The first simple, and relatively inexpensive, change should be to replace all lighting with low-energy fluorescent lamps. Although somewhat pricier to buy than their incandescent counterparts, they do use considerably less power and can last up to 15 times longer. And it has been estimated that each lamp can save over $30 in energy costs in its lifetime. Now, count how many fittings you could replace in your home, and calculate just how much money that could take off your electricity bill!
Everyone knows how insulation can help reduce heating and cooling costs, but many of our homes are woefully lacking in efficient measures. The benefits of having a well insulated building are many fold. Not only does effective insulation prevent heat loss, but it also helps produce a more consistent temperature balance by creating a uniform climate throughout a space. A well insulated house will also benefit from increased soundproofing, minimizing noise disturbance from outside, and even from other rooms within the same building. Insulating exposed pipes is a good idea, as it allows for water temperatures to remain consistent from source to outlet.

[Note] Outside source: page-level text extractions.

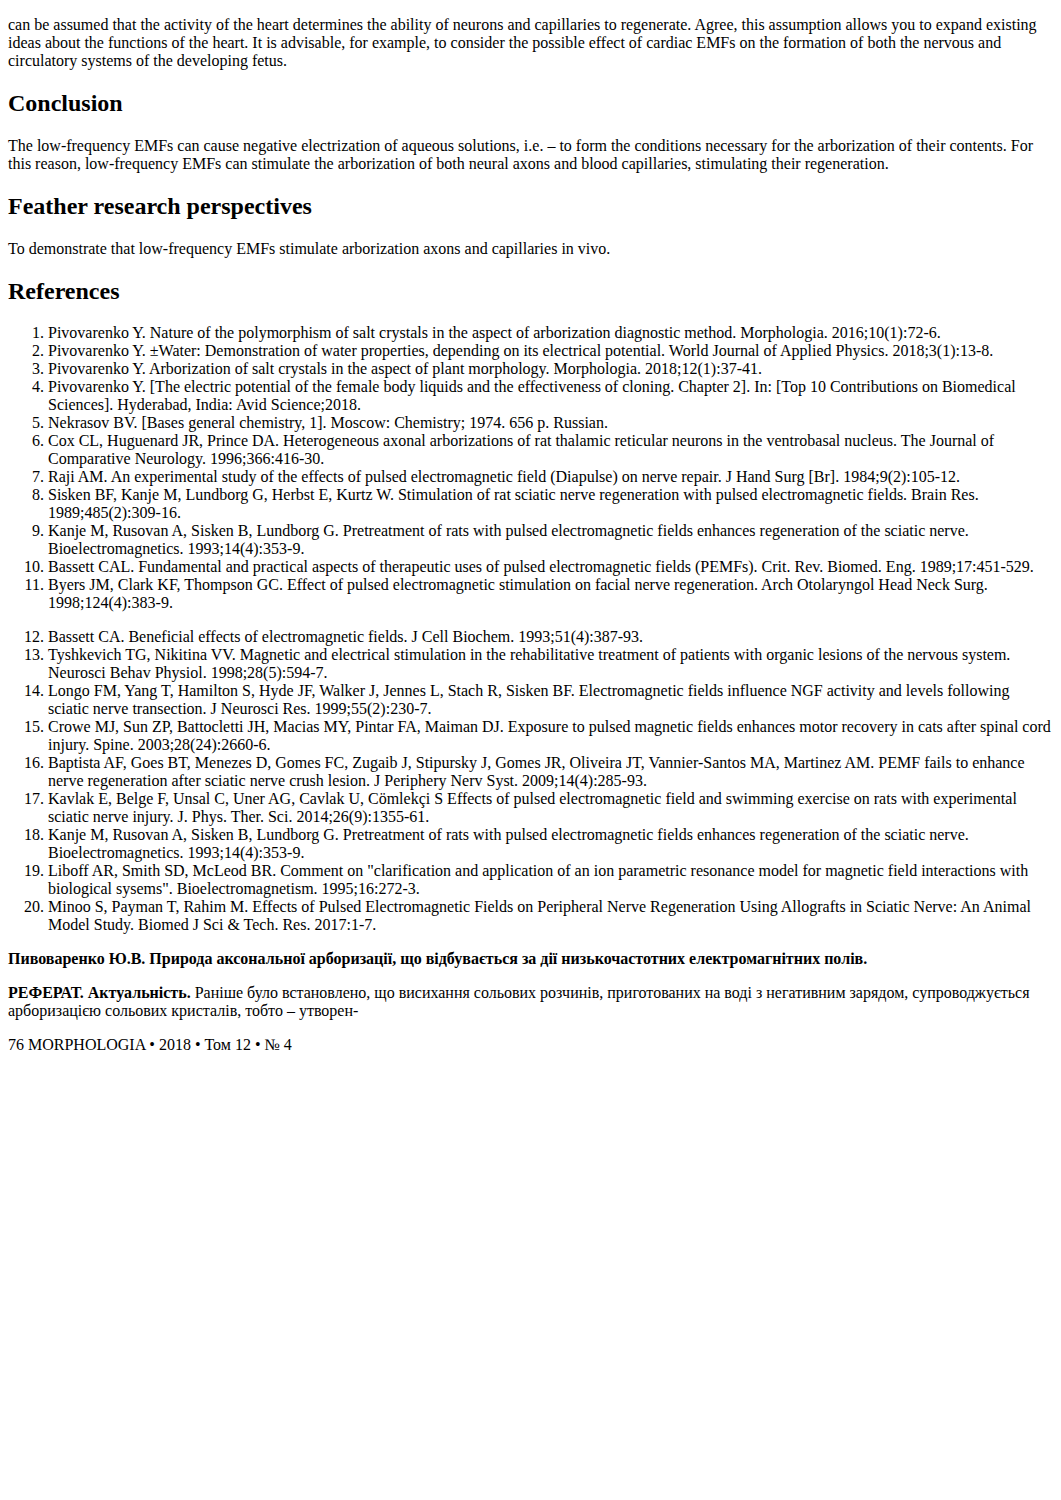can be assumed that the activity of the heart determines the ability of neurons and capillaries to regenerate. Agree, this assumption allows you to expand existing ideas about the functions of the heart. It is advisable, for example, to consider the possible effect of cardiac EMFs on the formation of both the nervous and circulatory systems of the developing fetus.
Conclusion
The low-frequency EMFs can cause negative electrization of aqueous solutions, i.e. – to form the conditions necessary for the arborization of their contents. For this reason, low-frequency EMFs can stimulate the arborization of both neural axons and blood capillaries, stimulating their regeneration.
Feather research perspectives
To demonstrate that low-frequency EMFs stimulate arborization axons and capillaries in vivo.
References
Pivovarenko Y. Nature of the polymorphism of salt crystals in the aspect of arborization diagnostic method. Morphologia. 2016;10(1):72-6.
Pivovarenko Y. ±Water: Demonstration of water properties, depending on its electrical potential. World Journal of Applied Physics. 2018;3(1):13-8.
Pivovarenko Y. Arborization of salt crystals in the aspect of plant morphology. Morphologia. 2018;12(1):37-41.
Pivovarenko Y. [The electric potential of the female body liquids and the effectiveness of cloning. Chapter 2]. In: [Top 10 Contributions on Biomedical Sciences]. Hyderabad, India: Avid Science;2018.
Nekrasov BV. [Bases general chemistry, 1]. Moscow: Chemistry; 1974. 656 p. Russian.
Cox CL, Huguenard JR, Prince DA. Heterogeneous axonal arborizations of rat thalamic reticular neurons in the ventrobasal nucleus. The Journal of Comparative Neurology. 1996;366:416-30.
Raji AM. An experimental study of the effects of pulsed electromagnetic field (Diapulse) on nerve repair. J Hand Surg [Br]. 1984;9(2):105-12.
Sisken BF, Kanje M, Lundborg G, Herbst E, Kurtz W. Stimulation of rat sciatic nerve regeneration with pulsed electromagnetic fields. Brain Res. 1989;485(2):309-16.
Kanje M, Rusovan A, Sisken B, Lundborg G. Pretreatment of rats with pulsed electromagnetic fields enhances regeneration of the sciatic nerve. Bioelectromagnetics. 1993;14(4):353-9.
Bassett CAL. Fundamental and practical aspects of therapeutic uses of pulsed electromagnetic fields (PEMFs). Crit. Rev. Biomed. Eng. 1989;17:451-529.
Byers JM, Clark KF, Thompson GC. Effect of pulsed electromagnetic stimulation on facial nerve regeneration. Arch Otolaryngol Head Neck Surg. 1998;124(4):383-9.
Bassett CA. Beneficial effects of electromagnetic fields. J Cell Biochem. 1993;51(4):387-93.
Tyshkevich TG, Nikitina VV. Magnetic and electrical stimulation in the rehabilitative treatment of patients with organic lesions of the nervous system. Neurosci Behav Physiol. 1998;28(5):594-7.
Longo FM, Yang T, Hamilton S, Hyde JF, Walker J, Jennes L, Stach R, Sisken BF. Electromagnetic fields influence NGF activity and levels following sciatic nerve transection. J Neurosci Res. 1999;55(2):230-7.
Crowe MJ, Sun ZP, Battocletti JH, Macias MY, Pintar FA, Maiman DJ. Exposure to pulsed magnetic fields enhances motor recovery in cats after spinal cord injury. Spine. 2003;28(24):2660-6.
Baptista AF, Goes BT, Menezes D, Gomes FC, Zugaib J, Stipursky J, Gomes JR, Oliveira JT, Vannier-Santos MA, Martinez AM. PEMF fails to enhance nerve regeneration after sciatic nerve crush lesion. J Periphery Nerv Syst. 2009;14(4):285-93.
Kavlak E, Belge F, Unsal C, Uner AG, Cavlak U, Cömlekçi S Effects of pulsed electromagnetic field and swimming exercise on rats with experimental sciatic nerve injury. J. Phys. Ther. Sci. 2014;26(9):1355-61.
Kanje M, Rusovan A, Sisken B, Lundborg G. Pretreatment of rats with pulsed electromagnetic fields enhances regeneration of the sciatic nerve. Bioelectromagnetics. 1993;14(4):353-9.
Liboff AR, Smith SD, McLeod BR. Comment on "clarification and application of an ion parametric resonance model for magnetic field interactions with biological sysems". Bioelectromagnetism. 1995;16:272-3.
Minoo S, Payman T, Rahim M. Effects of Pulsed Electromagnetic Fields on Peripheral Nerve Regeneration Using Allografts in Sciatic Nerve: An Animal Model Study. Biomed J Sci & Tech. Res. 2017:1-7.
Пивоваренко Ю.В. Природа аксональної арборизації, що відбувається за дії низькочастотних електромагнітних полів.
РЕФЕРАТ. Актуальність. Раніше було встановлено, що висихання сольових розчинів, приготованих на воді з негативним зарядом, супроводжується арборизацією сольових кристалів, тобто – утворен-
76 MORPHOLOGIA • 2018 • Том 12 • № 4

Not everybody wants to go to the expense of replacing all of their windows and doors, but these everyday features can be amongst the worst offenders when it comes to crimes against insulation. The US Department of Energy calculates that heat loss via windows alone, can account for up to 25% of the cost of the average household heating bill.
It is worth considering replacing any single-pane windows with high-performance, double-glazed units. These will help keep the heat in during the winter, and out during the summer. If fitting new windows is outside the realms of your current budget, you could always try using sealed, clear plastic sheeting, or even have storm windows fitted, to help reduce your heating costs. And check around all window sills and door frames, filling any gaps with a quality sealant to minimize those sneaky drafts.
If you do make energy efficient improvements to your home, you may be able to claim tax credits from the government. So, whether you have a serious green agenda, or are simply looking for ways to cut the costs of daily living, environmentally friendly solutions to improving your home's energy efficiency needn't cost the earth.